Markov-chain models, while somewhat closer to evolutionary, still lack the aspect of a population, which is essential for evolution. In many cases the outcome of evolution will depend on having competing or interacting sets of genes within the same population. This cannot be meaningfully understood if the whole population is assumed to have only one set of genes at any one time.
A truly evolutionary model of aging must therefore be fairly complex. It must simulate individuals, who have age-specific mortality and fertility probabilities. These age-specific schedules must be determined by a set of genes. These genes in turn must be determined by a process of inheritance and a process of mutation.
Using such a method, we can address questions that are difficult to get at through optimization. For example, suppose we would like to know why closely related populations have similar patterns of aging, even when they live in different habitats, or occupy different niches. This pattern has been observed in comparative data and comes under the heading of phylogenetic inertia. With an evolutionary simulation, we can impose environments which mediate the relationship between the genes and the demography. We can then ask what characteristics of the environment or what characteristics of the relationship between environment and demography would allow the starting point (that is the initial genes and demography of the population), to influence the ending point (that is the genes and demography the population ends up with).

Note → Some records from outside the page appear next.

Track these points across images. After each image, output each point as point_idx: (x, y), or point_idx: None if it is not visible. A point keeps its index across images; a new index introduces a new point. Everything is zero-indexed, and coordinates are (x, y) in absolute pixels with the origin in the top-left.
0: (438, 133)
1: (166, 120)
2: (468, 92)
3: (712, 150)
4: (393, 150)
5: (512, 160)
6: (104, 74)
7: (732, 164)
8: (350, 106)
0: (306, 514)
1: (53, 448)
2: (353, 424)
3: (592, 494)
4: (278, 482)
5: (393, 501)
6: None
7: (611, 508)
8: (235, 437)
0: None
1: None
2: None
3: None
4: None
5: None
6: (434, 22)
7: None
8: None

To take another example, optimization models generally lack any information on the structure of the genome or the process by which that genome changes. However, genomic structure and mutation process are not irrelevant to what demography the population evolves. An evolutionary simulation will allow for modification of the genomic structure or the mutations process. Compare for example, two populations, each of which has a genetically controlled pattern of investment in various tasks such as reproduction, repair, growth or immune function. In population A, as many genes control this at the beginning of life as at the end. In population B, many genes control the pattern of investment early in life, while relatively few are still influencing late life investment. In both populations the genes affecting these investments are subject to mutational pressure and to selection. In each a mutation-selection balance will emerge, but these mutation selection balances will differ between the two populations. The two populations living in the same environment will arrive at different demographies, each nonoptimal.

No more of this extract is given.